Finding the right method of disposal for your kitchen waste can be tricky, particularly if you are low on space or trying to recycle.
If you have a garbage disposal, it may be tempting to send anything food-related down the hole to save space and keep things clean, but not all food waste is garbage disposal friendly. One of the common questions is around eggshells, so we’ve got your answers covered here.
Can You Put Eggshells In The Garbage Disposal?
Please don’t. Think of your disposal as a big blender. The point is to chop up food waste to keep things in suspension. Egg shell fragments will settle out as they’re ground, and can cling to the sides of the disposal.
In addition, as they go down the drain they’ll settle in the bottom of drain pipes and may clog up the plumbing.
These clogs can cause major problems, including dishwasher backups and clogging further down your sewer line. Eggshells aren’t good for garbage disposals.
Do Egg Shells Sharpen A Garbage Disposal?
No. Garbage disposal blades are pretty sharp on their own. What eggshells do is break down into grit and cling to surfaces inside the system. In addition, when they leave the disposal on a tide of other waste and water, the eggshells settle out and clog up your plumbing further down the line.
Do Eggshells Damage Garbage Disposals?
Once chopped up and scattered around the inside of your system, eggshells probably won’t harm your disposal. However, if they have any protein still clinging to them, this can create an unpleasant odor. In addition, egg yolks contain sulfur, and this odor is beyond unpleasant over time.
How To Unclog Eggshells In Garbage Disposal?
If your disposal system is blanketed with eggshell shards, you may need to wipe it out with a kitchen sponge.
- Turn off or unplug the unit
- Pull the rubber sink seal
- Using a sponge (to avoid having a cloth that drapes down into the blade), wipe down the inside of the disposal to clean the walls of grit.
- Turn the unit back on and replace the rubber sink seal
SEE ALSO: How To Unclog A Sink
Another option for scouring out your disposal is to use ice and salt. This creates a sturdy grit that can really scrub the disposal well before it naturally breaks down and washes away. Fill the disposal with ice and pour a cup of salt over the cubes. Run the disposal while running cold water.

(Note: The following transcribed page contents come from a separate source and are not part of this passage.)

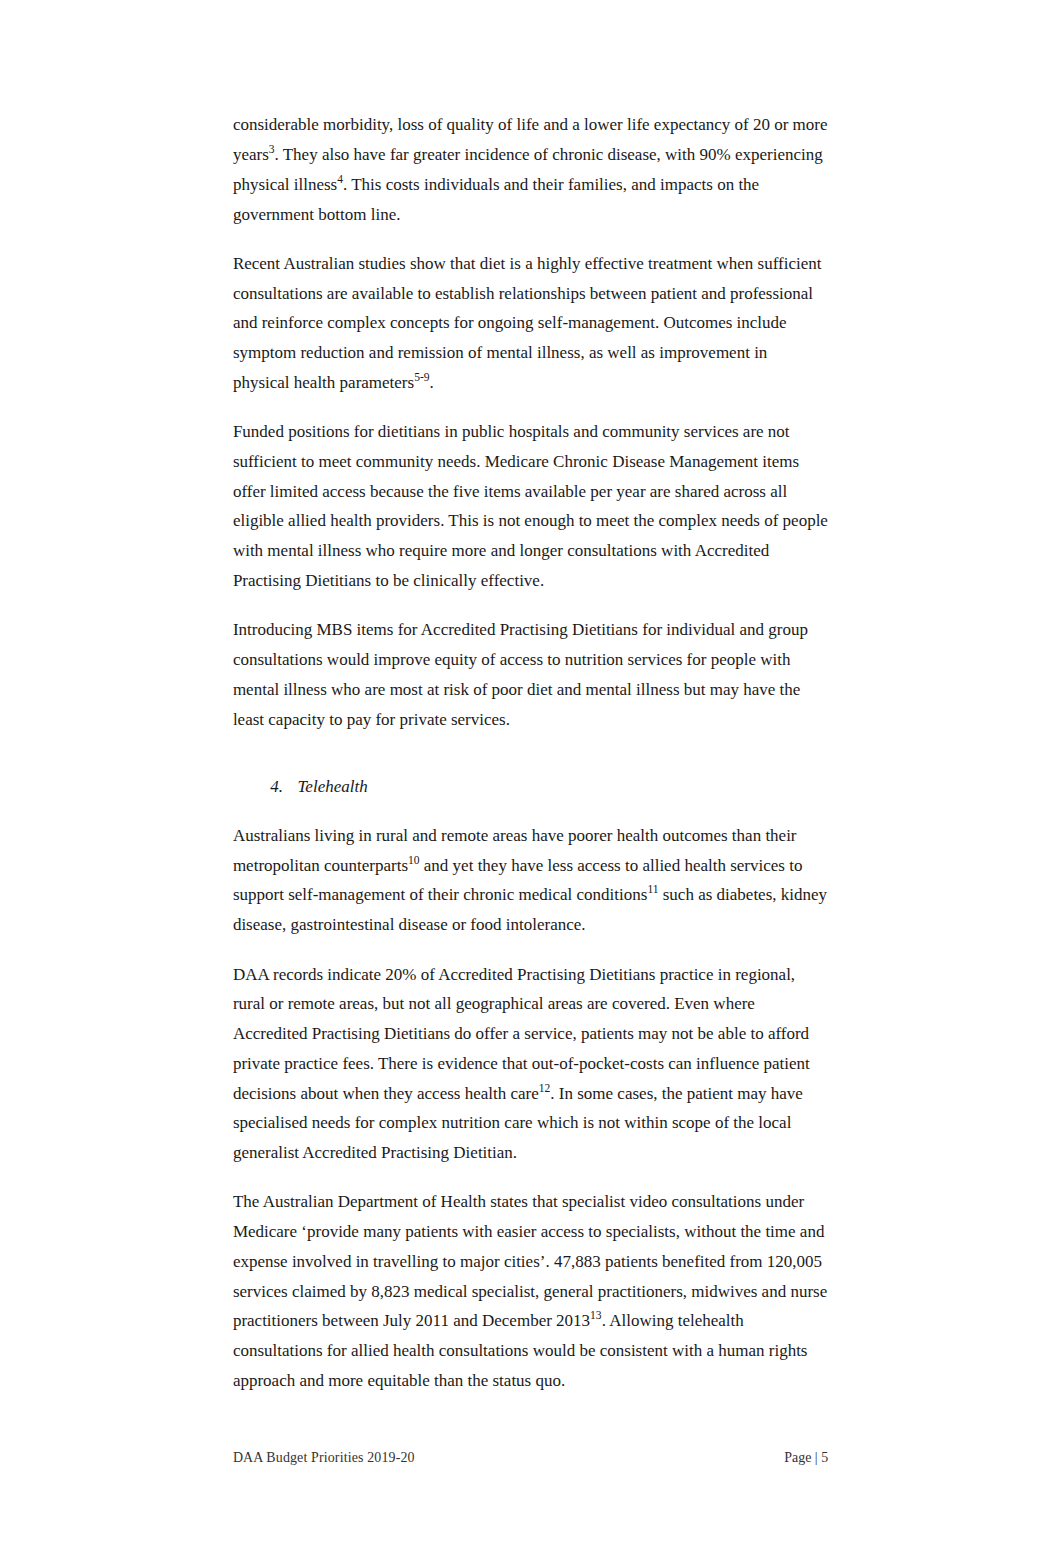considerable morbidity, loss of quality of life and a lower life expectancy of 20 or more years3. They also have far greater incidence of chronic disease, with 90% experiencing physical illness4. This costs individuals and their families, and impacts on the government bottom line.
Recent Australian studies show that diet is a highly effective treatment when sufficient consultations are available to establish relationships between patient and professional and reinforce complex concepts for ongoing self-management. Outcomes include symptom reduction and remission of mental illness, as well as improvement in physical health parameters5-9.
Funded positions for dietitians in public hospitals and community services are not sufficient to meet community needs. Medicare Chronic Disease Management items offer limited access because the five items available per year are shared across all eligible allied health providers. This is not enough to meet the complex needs of people with mental illness who require more and longer consultations with Accredited Practising Dietitians to be clinically effective.
Introducing MBS items for Accredited Practising Dietitians for individual and group consultations would improve equity of access to nutrition services for people with mental illness who are most at risk of poor diet and mental illness but may have the least capacity to pay for private services.
4. Telehealth
Australians living in rural and remote areas have poorer health outcomes than their metropolitan counterparts10 and yet they have less access to allied health services to support self-management of their chronic medical conditions11 such as diabetes, kidney disease, gastrointestinal disease or food intolerance.
DAA records indicate 20% of Accredited Practising Dietitians practice in regional, rural or remote areas, but not all geographical areas are covered. Even where Accredited Practising Dietitians do offer a service, patients may not be able to afford private practice fees. There is evidence that out-of-pocket-costs can influence patient decisions about when they access health care12. In some cases, the patient may have specialised needs for complex nutrition care which is not within scope of the local generalist Accredited Practising Dietitian.
The Australian Department of Health states that specialist video consultations under Medicare ‘provide many patients with easier access to specialists, without the time and expense involved in travelling to major cities’. 47,883 patients benefited from 120,005 services claimed by 8,823 medical specialist, general practitioners, midwives and nurse practitioners between July 2011 and December 201313. Allowing telehealth consultations for allied health consultations would be consistent with a human rights approach and more equitable than the status quo.
DAA Budget Priorities 2019-20
Page | 5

Many users recommend citrus peels for cleaning the disposal. This will freshen the disposal, but isn’t a great degreaser. If your disposal stinks, the source is either rancid grease or slimy bacterial build-up, and you’re going to need more cleaning power than citrus peels to address it.

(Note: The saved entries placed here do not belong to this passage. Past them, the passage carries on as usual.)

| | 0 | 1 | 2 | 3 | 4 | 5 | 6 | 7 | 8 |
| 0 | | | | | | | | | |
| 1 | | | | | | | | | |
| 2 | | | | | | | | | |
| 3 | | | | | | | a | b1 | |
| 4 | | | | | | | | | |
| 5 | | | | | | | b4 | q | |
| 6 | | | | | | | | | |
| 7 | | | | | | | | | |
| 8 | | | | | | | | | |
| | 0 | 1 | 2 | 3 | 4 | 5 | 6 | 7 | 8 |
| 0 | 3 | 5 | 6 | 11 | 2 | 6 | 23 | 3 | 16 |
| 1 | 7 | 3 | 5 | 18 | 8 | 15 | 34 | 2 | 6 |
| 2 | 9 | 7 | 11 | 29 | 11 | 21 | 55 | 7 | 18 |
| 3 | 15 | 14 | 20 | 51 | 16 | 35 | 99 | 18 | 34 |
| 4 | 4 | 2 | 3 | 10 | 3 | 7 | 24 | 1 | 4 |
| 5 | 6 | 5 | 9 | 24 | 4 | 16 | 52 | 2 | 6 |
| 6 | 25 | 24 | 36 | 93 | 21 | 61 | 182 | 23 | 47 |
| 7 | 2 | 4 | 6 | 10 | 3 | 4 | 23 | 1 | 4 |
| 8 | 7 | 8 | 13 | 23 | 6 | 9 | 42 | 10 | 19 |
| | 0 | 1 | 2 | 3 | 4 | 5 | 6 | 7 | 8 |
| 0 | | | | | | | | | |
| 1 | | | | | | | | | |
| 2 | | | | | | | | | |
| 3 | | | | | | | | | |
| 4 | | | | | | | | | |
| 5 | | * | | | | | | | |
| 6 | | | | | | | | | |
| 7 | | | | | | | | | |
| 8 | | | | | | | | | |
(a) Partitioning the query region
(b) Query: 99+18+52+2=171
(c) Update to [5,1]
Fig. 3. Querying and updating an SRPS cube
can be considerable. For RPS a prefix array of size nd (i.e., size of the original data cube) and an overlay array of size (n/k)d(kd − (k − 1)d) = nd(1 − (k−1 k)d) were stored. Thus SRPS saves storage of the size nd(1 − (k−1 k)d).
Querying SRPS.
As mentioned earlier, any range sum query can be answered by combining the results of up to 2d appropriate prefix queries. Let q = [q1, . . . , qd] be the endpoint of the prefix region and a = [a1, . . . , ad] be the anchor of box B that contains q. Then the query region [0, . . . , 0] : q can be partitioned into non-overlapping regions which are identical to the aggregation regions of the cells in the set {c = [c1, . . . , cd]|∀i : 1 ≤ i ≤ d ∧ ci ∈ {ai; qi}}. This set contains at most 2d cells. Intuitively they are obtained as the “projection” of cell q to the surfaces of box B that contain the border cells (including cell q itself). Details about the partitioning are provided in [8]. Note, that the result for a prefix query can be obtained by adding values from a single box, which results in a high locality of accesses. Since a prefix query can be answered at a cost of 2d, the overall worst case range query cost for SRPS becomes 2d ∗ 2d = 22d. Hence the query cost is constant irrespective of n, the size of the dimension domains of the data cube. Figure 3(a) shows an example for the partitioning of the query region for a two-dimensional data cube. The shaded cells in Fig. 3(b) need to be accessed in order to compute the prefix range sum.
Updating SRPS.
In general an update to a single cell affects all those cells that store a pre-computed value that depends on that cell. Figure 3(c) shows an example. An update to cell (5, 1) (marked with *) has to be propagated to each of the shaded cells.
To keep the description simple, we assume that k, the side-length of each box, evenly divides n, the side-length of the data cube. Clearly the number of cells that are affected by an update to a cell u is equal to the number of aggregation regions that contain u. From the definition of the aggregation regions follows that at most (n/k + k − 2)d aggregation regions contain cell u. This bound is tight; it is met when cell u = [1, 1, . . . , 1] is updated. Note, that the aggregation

So, What Do I Do With These Eggshells?
Compost them! There are many community gardens that are in need of great composting materials, and you can store your vegetable food waste and eggshells in the freezer until compost day.
There are also many buckets and countertop containers that will hold your food scraps until you’re ready to drop them off.
You can start an indoor compost system for your own houseplants or patio plants. Eggshells are loaded with calcium, which is a great addition to many potting soils. You can run your food scraps through a sturdy blender every couple of days to make a slush.
This slurry of leftover coffee grounds and fruit peels will be quite wet. You will need to mix it with sawdust, soil or straw to create a dry mixture.
Creating an indoor compost bin can be done with the help of worms. Worm farms take some study and a bit of monitoring, so you can figure out what your worms like best. The levels of moisture and the temperature need to be watched.
Don’t overload them on acidic products such as coffee grounds or orange peels, and put your worm bin in a spot where you can keep the lights on so the worms will stay inside the dark soil of your worm bin. If you store the bin in the dark, the worms may migrate out.
Garbage disposals are useful tools for cleaning up leftover produce, but they shouldn’t be used for general trash. Avoid putting anything down there that will leave a fatty or gritty residue. Use plenty of cold water to keep ground food products in suspension, so that your drain will flush efficiently.